All of the Livingston’s had good runs today. Debbie was probably the least satisfied. She hasn’t felt fast and is searching for more speed. Of course, it’s all relative. She was still sixth in the 45-49 age group with a respectable time of 34:52. I know she was hoping for better and I’m sure she will increase her focus in 2023.

Dahlia was also a bit slower than last year, but this was her first time running on her own without a parent to support her. She did great navigating a high density field of runners and nabbed third in the under 13 age group. She was disappointed with her 36:18 but cheered up when she learned about her podium position. She is excited for 2023 when she joins the high school cross country team. I bet her time plummets.

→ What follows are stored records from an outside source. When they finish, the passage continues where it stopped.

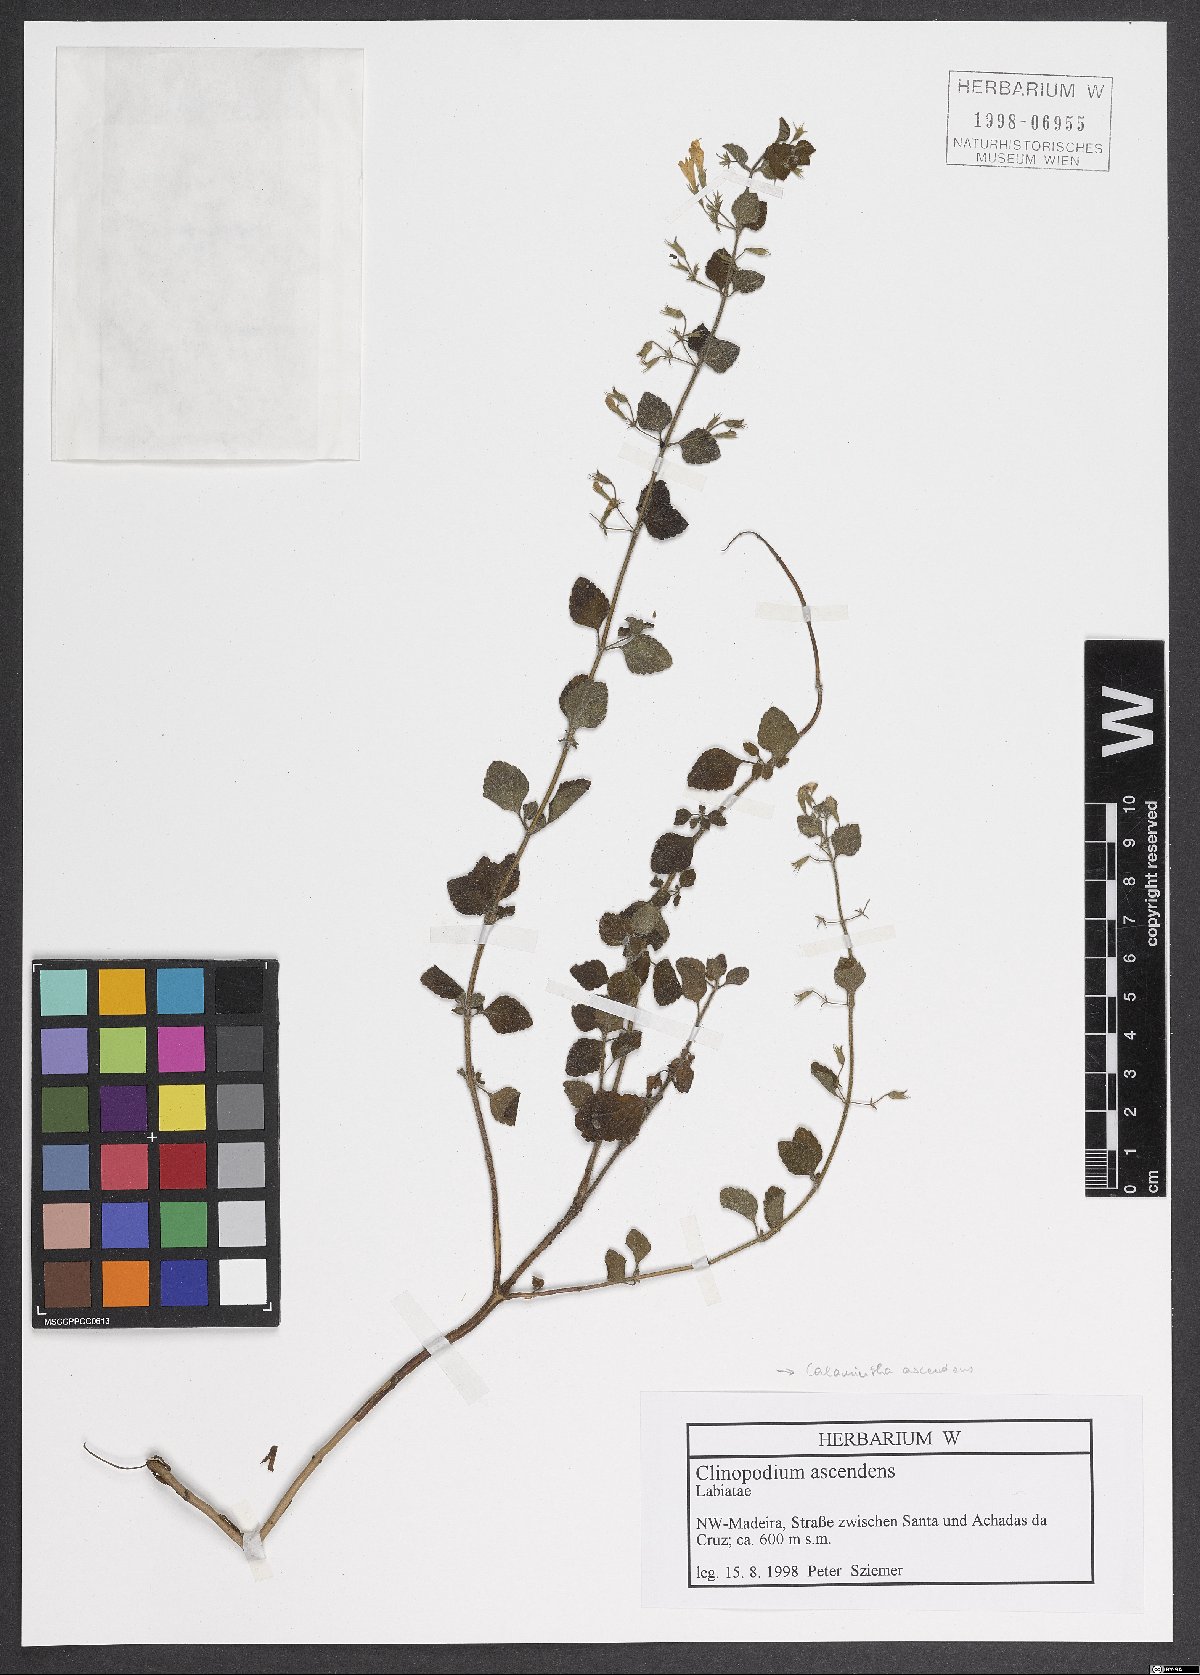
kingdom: Plantae
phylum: Tracheophyta
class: Magnoliopsida
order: Lamiales
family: Lamiaceae
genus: Clinopodium
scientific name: Clinopodium menthifolium
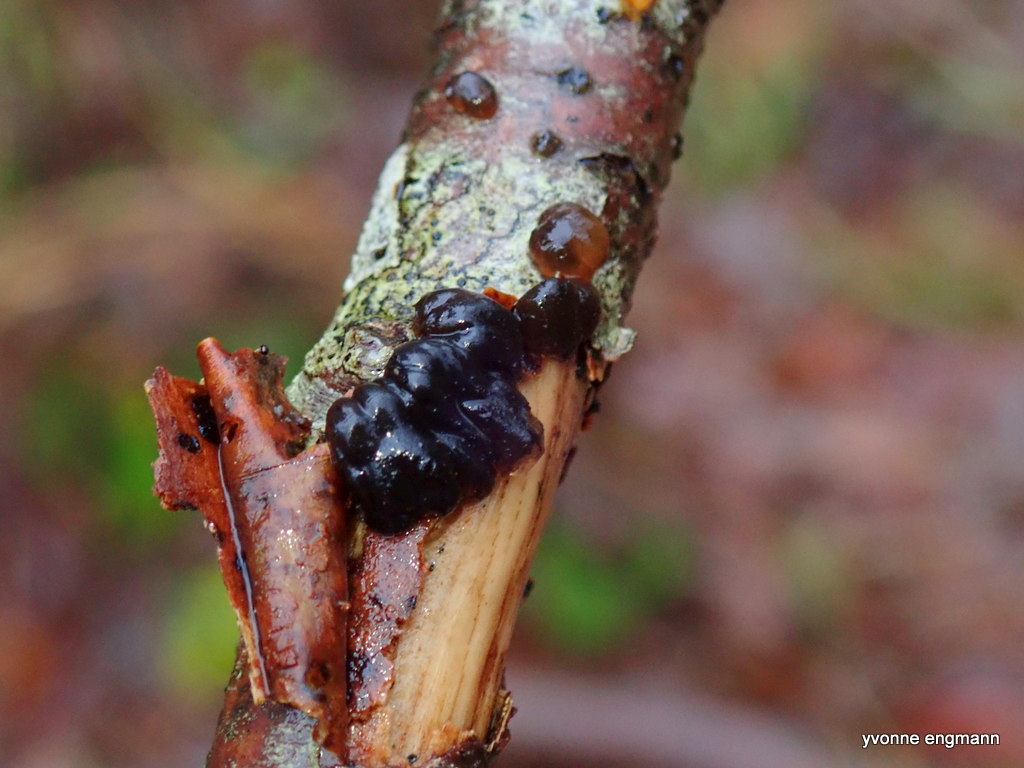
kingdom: Fungi
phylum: Basidiomycota
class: Agaricomycetes
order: Auriculariales
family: Auriculariaceae
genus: Exidia
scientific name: Exidia nigricans
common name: almindelig bævretop
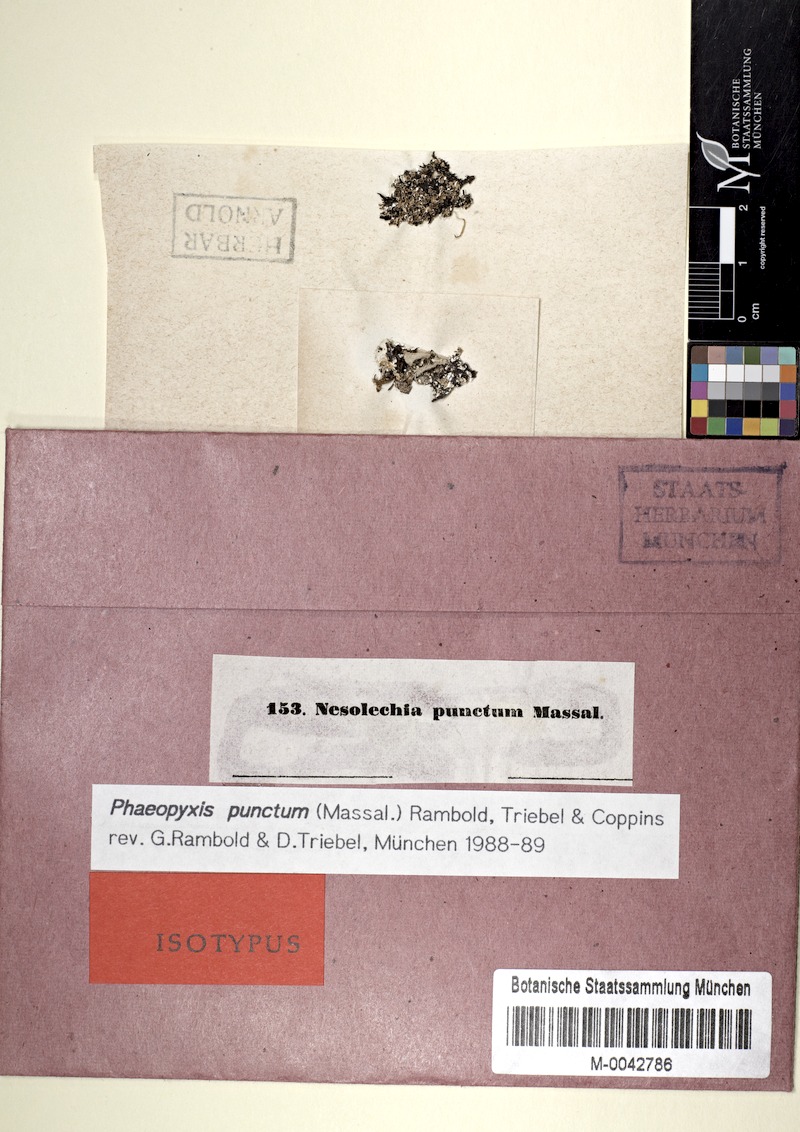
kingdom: Fungi
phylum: Ascomycota
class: Lecanoromycetes
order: Lecanorales
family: Cladoniaceae
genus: Cladonia
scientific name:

Speaking of plummeting times, Shepard was the MVP of the family today. He absolutely crushed the race, posting a 26:14. That earned him ninth in the highly competitive 14-18 age group. Five of the guys in front of him were 18 year old college freshmen. He had a great battle with his Rockville High School rival, John Glidden. Bolton and Rockville are in the same conference, so Shep and John have battled each other for two years at events ranging from the 800 to the 5,000 (cross country). Last week, they were both honored at the Connecticut XC All-State banquet. I expect their rivalry to continue on the track this spring.

Today, John went out very hard and it looks like he paid the price after the hill. He and Shep traded spots, but eventually John got him back and held him off by two seconds. Lucas Thompson of Simsbury squeezed between them. He nipped Shep by 13/100ths of a second. Shepard’s time was far better than my best, which was 27:00 in 2009.

I’ve slowed, but I’m still proud of my ability to run fast. Today I ran 27:43 and that got me second in the 50-54 age group. I was well behind Brian Murray of Coventry who ran 27:02, but I’ll take it. I did several morning workouts over the last month in an attempt to hone some speed. I haven’t run much on the road, but having done this race so many times, I know exactly how to pace it. I felt good today and this was a good time. I ran a second slower in 2016 and hadn’t put up a significantly faster time since 2012, 10 years ago. I went out hard but not too hard. I ran the hill steadily. I kept Brett Stoeffler in site until the top, but that’s when I started to falter. The uphill is my strength and I usually struggle from the top of the hill until the 3.5 mile mark. I kept things in check and lost a few spots, but was able to mostly hold my ground. I was able to accelerate a bit towards the end, but lost a few more spots on Main Street. Regardless, I’m pleased with how my 50 year-old body responded. It was a bit of mind over matter.

There is so much more I could write about the race, but I’ll stop here. I love this race. My family has come to love this race. We saw so many friends today. One friend I’ll mention is Eric Fleming. He and his wife Julie brought their three kids down from their home outside Boston. Eric grew up in Manchester and we were HORST Cycling teammates dating back to 1997. He texted me this morning before the race and we were able to connect in front of St. James. It was so nice to see him.

My legs are sore from the pounding they took on the pavement, but I’ll be buzzing for the next few days. The pain is worth it.